Выздоравливающий, который целые дни проводит в, саду, не с такой остротой ощущает пропитанность множества мелочей, из которых складывается его досуг, запахом цветов и плодов, с какой я, глядя на девушек, различал их краски и ароматы, нежность которых вливалась потом в меня. Так виноград становится сладким на солнце. И своей медлительной непрерывностью эти радости, такие простые, вызывали у меня, как у тех, кто все время лежит у моря, дышит солью, загорает, ощущение расслабленности, вызывали на лицо блаженную улыбку, вызывали какую-то ослепленность вплоть до помутнения в глазах.
Иной раз от чьего-нибудь отрадного знака внимания по всему моему телу пробегала дрожь, и эта дрожь умаляла на время мое влечение к другим. Так, однажды Альбертина спросила: «У кого есть карандаш?» Андре дала ей карандаш, Розамунда — бумагу, Альбертина же им сказала: «Старушонки! Подсматривать запрещается». Держа бумагу на коленях, она старалась писать как можно разборчивее, затем дала мне записку и сказала: «Только чтоб никто не видел!» Я развернул записку и прочел: «Вы мне нравитесь».

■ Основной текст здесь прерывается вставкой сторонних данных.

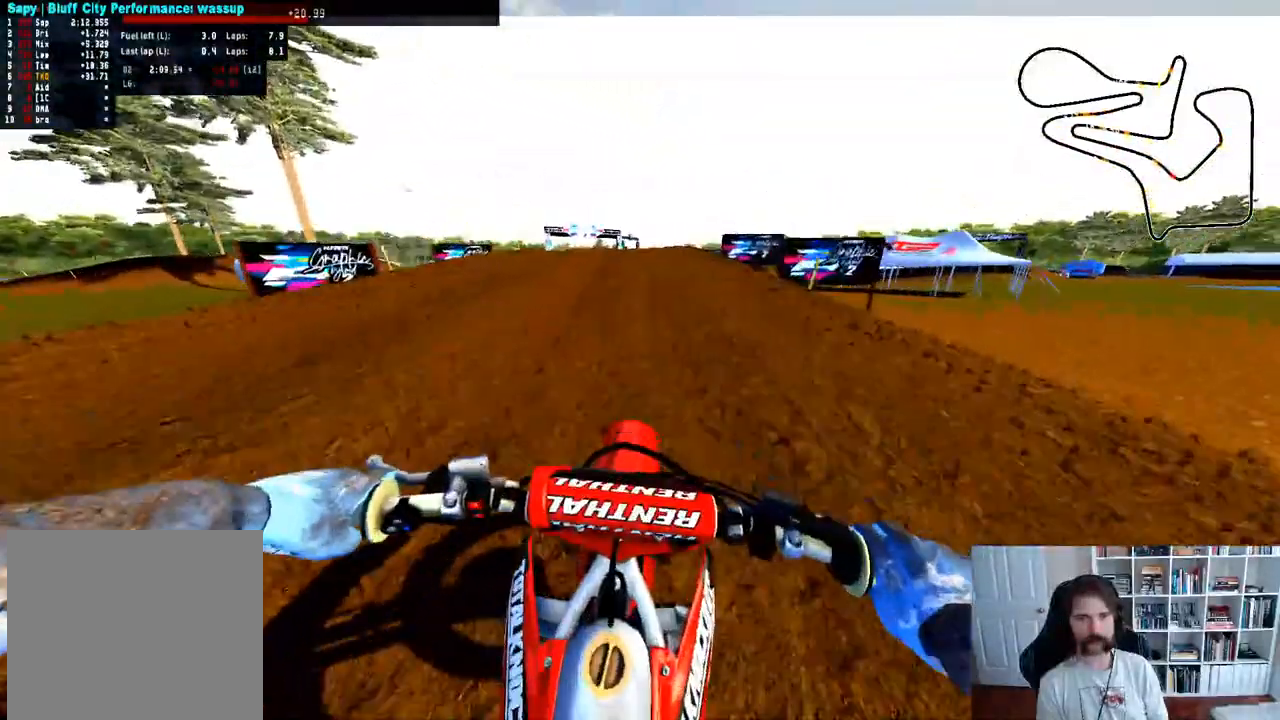
{"buttons": ["R2"], "left_stick": "center", "right_stick": "center", "events": [[167, "left_stick", "up-left"], [317, "left_stick", "center"]]}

«Вместо того чтобы писать чепуху, — внезапно повернувшись с важным и властным видом к Андре и Розамунде, воскликнула она, — мне бы надо было показать вам письмо от Жизели — я его получила с утренней почтой. Экая я дура, таскаю его в кармане, а ведь оно может быть нам очень полезно!» Жизель сочла своим долгом прислать подруге с тем, чтобы она показала другим, сочинение, которое она написала на выпускном экзамене. Трудность двух тем, предложенных на выбор Жизели, превзошла опасения Альбертины. Одна из них была такая: «Софокл пишет из ада Расину, чтобы утешить его в связи с провалом «Гофолии».302 Другая: «Что г-жа де Севинье могла бы написать г-же де Лафайет о том, как она жалела, что ее не было на первом представлении «Эсфири»303. Так вот, Жизель, решив блеснуть и умилить экзаменаторов, выбрала первую тему, более трудную, написала замечательно, и ей поставили четырнадцать, да еще экзаменационная комиссия поздравила ее. Она получила бы общую оценку «очень хорошо», если б не «срезалась» на экзамене по испанскому языку. Сочинение, копию которого прислала Жизель, Альбертина нам тут же и прочитала — ей предстоял такой же экзамен, и она интересовалась мнением Андре, потому что Андре знала гораздо больше их всех, вместе взятых, и могла «поднатаскать» ее. «Ей здорово повезло, — заметила Альбертина. — Как раз над этой темой она корпела здесь с учительницей французского языка». Письмо, которое Жизель написала Расину от имени Софокла, начиналось так: «Дорогой друг! Прошу меня извинить за то, что я Вам пишу, не имея чести быть лично с Вами знаком, но Ваша новая трагедия «Гофолия» свидетельствует о том, что Вы в совершенстве изучили мои скромные творения. Вы не только заставили говорить стихами протагонистов, то есть главных действующих лиц, но сочинили стихи, — стихи прекрасные, говорю Вам это без всякой лести, — и для хоров, которые, по мнению многих, были неплохи в греческой трагедии, но которые для Франции явились чем-то совершенно новым. Кроме того, Ваш талант, такой свободный, такой изящный, такой пленительный, такой настоящий, такой легкий, достигает здесь необычайной мощи, перед которой я преклоняюсь. Даже Ваш соперник Корнель не мог бы лучше очертить Гофолию и Иодая. Характеры сильные, интрига проста и занимательна. Пружиной в Вашей трагедии служит не любовь, и, на мой взгляд, в этом состоит ее громадное достоинство. Изречения, пользующиеся наибольшей известностью, не всегда являются самыми верными. Вот Вам пример:
Кто страсть любовную живописать сумеет,
Сердцами нашими, уж верно, завладеет.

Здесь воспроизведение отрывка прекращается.